# TEXT SEGMENT
After coming back from Poland, I have been finding it hard to give myself space and time to process all that we witnessed. Feeling bombarded by family, friends, and professors with well-meaning questions about the trip and our experiences has been overwhelming. I keep coming back to the phrase “the more I learn, the less I understand”, which was a title of a book I saw in the book store at Birkenau. The more we learned and saw, the less I understand how all of this destruction could have happened. I found it difficult to come make sense of what the destruction of an entire group of people looks like, until we stood next to a pond filled with ashes. That is what destruction looks like.
Memorial
next to pond at Auschwitz II-Birkenau
|
In class before traveling to Poland, we spoke about conceptualizing 6 million people. We spoke about different movements started by teachers to help educate others about the Holocaust and to help understand how devasting the scope of the Holocaust was. One of these projects was the paper clip project, where a school tried to collect 6 million paper clips to represent all the people murdered in the Holocaust. This was an attempt to not only conceptualize what 6 million people looks like, but to also understand that each of those paper clips represented an individual. Dr. Procario-Foley stressed in class to not only remember the individual, but to understand that each individual had a network of people that were affected. Each individual was a mother, a father, a daughter, a son.

# SHORT TASK A
From the trip reflection, quote the passage that begins at the words "After coming back" and ends after the words "destruction looks like.".
# SHORT TASK B
List every family role that the last sentence of the trip reflection gives for each individual.

# LISTING
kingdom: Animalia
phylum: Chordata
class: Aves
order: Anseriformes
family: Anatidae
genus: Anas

* * *

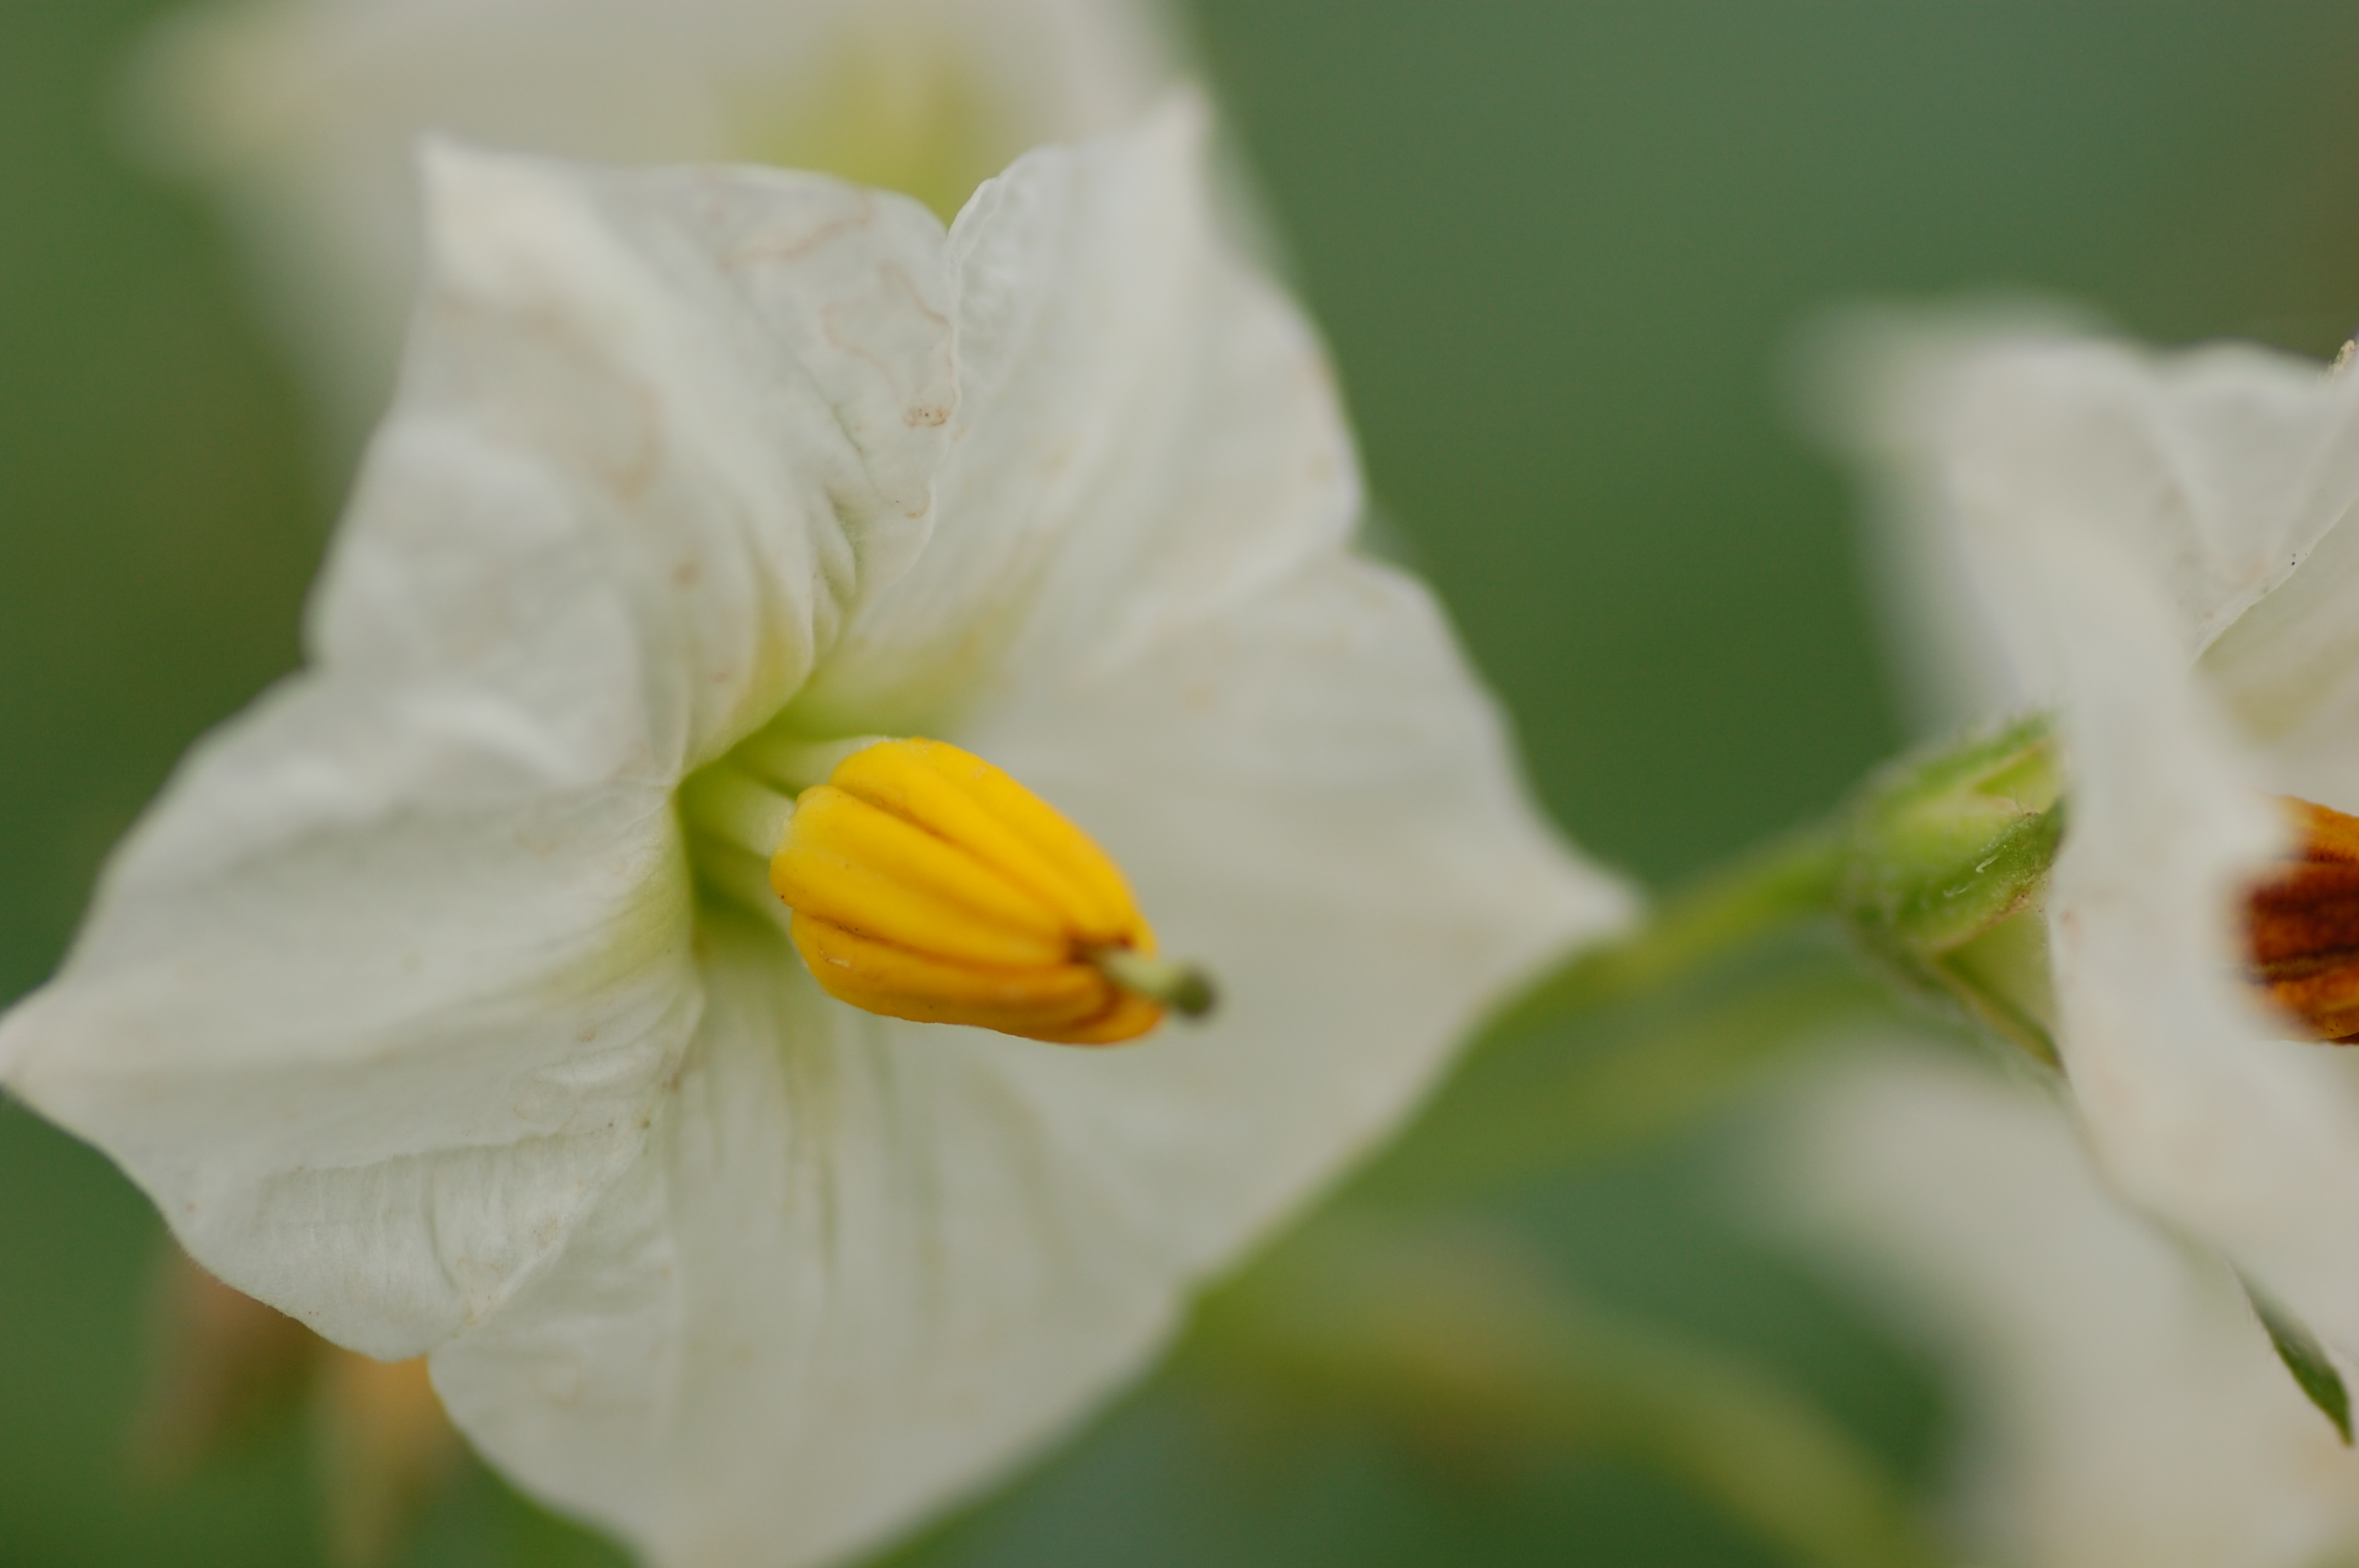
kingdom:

# RIGHT ANSWER A
After coming back from Poland, I have been finding it hard to give myself space and time to process all that we witnessed. Feeling bombarded by family, friends, and professors with well-meaning questions about the trip and our experiences has been overwhelming. I keep coming back to the phrase “the more I learn, the less I understand”, which was a title of a book I saw in the book store at Birkenau. The more we learned and saw, the less I understand how all of this destruction could have happened. I found it difficult to come make sense of what the destruction of an entire group of people looks like, until we stood next to a pond filled with ashes. That is what destruction looks like.

# RIGHT ANSWER B
mother, father, daughter, son